An investigative report from Rewire.News sheds light on the nationwide problem with a particular emphasis on Covenant Medical Center in Waterloo, Iowa. The hospital, which recently rebranded as MercyOne Waterloo Medical Center, put a pregnant woman named Ebonie Bailey in the so-called “sin room.” That is to say, they put her in a part of the building that they said wasn’t subject to Catholic oversight.

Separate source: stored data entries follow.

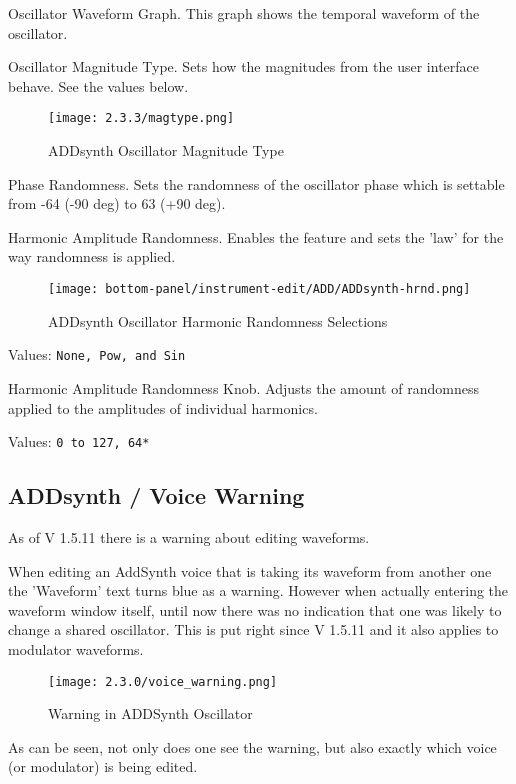    Oscillator Waveform Graph.
   This graph shows the temporal waveform  of the oscillator.

   Oscillator Magnitude Type.
   Sets how the magnitudes from the user interface behave.  See the values
   below.

   \begin{figure}[H]
   \centering
   \texttt{[image: 2.3.3/magtype.png]}
   \caption{ADDsynth Oscillator Magnitude Type}
   \label{fig:addsynth_magtype}
\end{figure}

   Phase Randomness. Sets the randomness of the oscillator phase which is
   settable from -64 (-90 deg) to 63 (+90 deg).

   Harmonic Amplitude Randomness.
   Enables the feature and sets the 'law' for the way randomness is applied.

\begin{figure}[H]
   \centering
   \texttt{[image: bottom-panel/instrument-edit/ADD/ADDsynth-hrnd.png]}
   \caption{ADDsynth Oscillator Harmonic Randomness Selections}
   \label{fig:addsynth_hrnd}
\end{figure}

   Values: \texttt{None, Pow, and Sin}

   Harmonic Amplitude Randomness Knob.
   Adjusts the amount of randomness applied to the amplitudes of individual harmonics.

   Values: \texttt{0 to 127, 64*}

\subsection{ADDsynth / Voice Warning}
\label{subsec:addsynth_voice-warning}
   As of V 1.5.11 there is a warning about editing waveforms.

   When editing an AddSynth voice that is taking its waveform from another one
   the 'Waveform' text turns blue as a warning. However when actually entering
   the waveform window itself, until now there was no indication that one was
   likely to change a shared oscillator. This is put right since V 1.5.11 and
   it also applies to modulator waveforms.

\begin{figure}[H]
   \centering
   \texttt{[image: 2.3.0/voice\_warning.png]}
   \caption{Warning in ADDSynth Oscillator}
   \label{fig:voice_oscillator_warning}
\end{figure}

   As can be seen, not only does one see the warning, but also exactly which
   voice (or modulator) is being edited.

Even outside this area, midwives like Bailey’s freely provided contraceptive prescriptions and Depo Provera injections, as did the OB-GYNs at the hospital, whose independent practice, Partners in OB/GYN, rented office space above the labor and delivery floor. The doctors inserted IUDs in their office; the midwives used the “sin room.”
“We all knew we were violating Catholic hospital guidelines, but we believed we were giving good health care, and so we did what we needed to do to take care of our patients,” Dr. Suzy Lipinski, who worked at Partners and served from 2011 to 2015 as chair of the OB-GYN department at Covenant, said. “We just thought we had a workaround that was acceptable.”
You heard it from the doctor herself. They were giving good healthcare and taking care of their patients. But that changed last year when the U.S. Conference of Catholic Bishops approved new rules requiring all Catholic hospitals to make sure all administrators and employees followed their rules. There would be no more “sin rooms.”
This is happening around the country, but in Iowa the focus is on a particular archbishop.
Dubuque Archbishop Michael Jackels cracked down. Representatives from the archdiocese—which includes some 200 parishes encompassing the northeastern corner of Iowa — and from Covenant’s parent company, MercyOne, informed the providers that they would have to stop offering tubal ligations. (Procedures have continued for patients who were already scheduled.) While the hospital never announced it publicly, a new policy implemented on April 1 went even further, banning contraceptive implants like IUDs altogether and allowing other forms of hormonal contraception only for medical reasons like heavy bleeding.
MercyOne declined to answer a detailed list of questions from Rewire.News about the changes and the lack of transparency surrounding them.
“As a Catholic health care organization, MercyOne is called to observe the Ethical and Religious Directives for Catholic Health Care Services (ERDs),” a spokesperson said in a statement. “We work with our providers and colleagues to ensure the medical services we provide are in accordance with these guidelines. We remain committed to caring for the patients and communities we serve in the spirit of our Catholic values and faith-based mission.”
That’s last sentence makes it sounds like patient care and Catholic values are always in line. They’re not. The new rules prioritize doctrine over health. And as we’ve seen in the past, many patients don’t realize what these restrictions are until it’s too late.
The changes at MercyOne are not unique to that hospital or even to Iowa. But this article points a spotlight on one area where things are getting much worse for patients as a direct result of Catholic intervention.